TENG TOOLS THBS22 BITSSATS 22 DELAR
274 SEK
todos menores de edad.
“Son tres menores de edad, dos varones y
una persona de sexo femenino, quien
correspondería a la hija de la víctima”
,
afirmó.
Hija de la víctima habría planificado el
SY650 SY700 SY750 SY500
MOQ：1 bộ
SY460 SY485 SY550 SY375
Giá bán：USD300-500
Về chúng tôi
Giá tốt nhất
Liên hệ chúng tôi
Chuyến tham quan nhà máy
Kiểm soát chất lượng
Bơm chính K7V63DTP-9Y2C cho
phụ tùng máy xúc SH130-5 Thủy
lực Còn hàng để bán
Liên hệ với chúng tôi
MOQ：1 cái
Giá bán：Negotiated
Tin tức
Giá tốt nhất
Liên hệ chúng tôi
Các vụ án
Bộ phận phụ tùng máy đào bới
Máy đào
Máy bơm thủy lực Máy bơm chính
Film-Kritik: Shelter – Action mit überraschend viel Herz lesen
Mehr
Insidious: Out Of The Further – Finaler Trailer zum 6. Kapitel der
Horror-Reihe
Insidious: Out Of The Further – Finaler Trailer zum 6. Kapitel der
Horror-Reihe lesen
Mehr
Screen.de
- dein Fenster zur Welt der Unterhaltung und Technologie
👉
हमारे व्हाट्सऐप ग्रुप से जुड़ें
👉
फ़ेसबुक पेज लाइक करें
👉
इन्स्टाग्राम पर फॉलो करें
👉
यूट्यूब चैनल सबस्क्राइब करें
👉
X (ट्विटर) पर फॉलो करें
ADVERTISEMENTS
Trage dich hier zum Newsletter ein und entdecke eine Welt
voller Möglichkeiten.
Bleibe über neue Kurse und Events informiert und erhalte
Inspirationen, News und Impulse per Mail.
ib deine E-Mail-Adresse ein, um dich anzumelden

▶ INSTRUCTIONS TO FOLLOW: Print every line of the data above word for word, in the same order and with the same line breaks.

▶ EXERCISE ANSWER:
TENG TOOLS THBS22 BITSSATS 22 DELAR
274 SEK
todos menores de edad.
“Son tres menores de edad, dos varones y
una persona de sexo femenino, quien
correspondería a la hija de la víctima”
,
afirmó.
Hija de la víctima habría planificado el
SY650 SY700 SY750 SY500
MOQ：1 bộ
SY460 SY485 SY550 SY375
Giá bán：USD300-500
Về chúng tôi
Giá tốt nhất
Liên hệ chúng tôi
Chuyến tham quan nhà máy
Kiểm soát chất lượng
Bơm chính K7V63DTP-9Y2C cho
phụ tùng máy xúc SH130-5 Thủy
lực Còn hàng để bán
Liên hệ với chúng tôi
MOQ：1 cái
Giá bán：Negotiated
Tin tức
Giá tốt nhất
Liên hệ chúng tôi
Các vụ án
Bộ phận phụ tùng máy đào bới
Máy đào
Máy bơm thủy lực Máy bơm chính
Film-Kritik: Shelter – Action mit überraschend viel Herz lesen
Mehr
Insidious: Out Of The Further – Finaler Trailer zum 6. Kapitel der
Horror-Reihe
Insidious: Out Of The Further – Finaler Trailer zum 6. Kapitel der
Horror-Reihe lesen
Mehr
Screen.de
- dein Fenster zur Welt der Unterhaltung und Technologie
👉
हमारे व्हाट्सऐप ग्रुप से जुड़ें
👉
फ़ेसबुक पेज लाइक करें
👉
इन्स्टाग्राम पर फॉलो करें
👉
यूट्यूब चैनल सबस्क्राइब करें
👉
X (ट्विटर) पर फॉलो करें
ADVERTISEMENTS
Trage dich hier zum Newsletter ein und entdecke eine Welt
voller Möglichkeiten.
Bleibe über neue Kurse und Events informiert und erhalte
Inspirationen, News und Impulse per Mail.
ib deine E-Mail-Adresse ein, um dich anzumelden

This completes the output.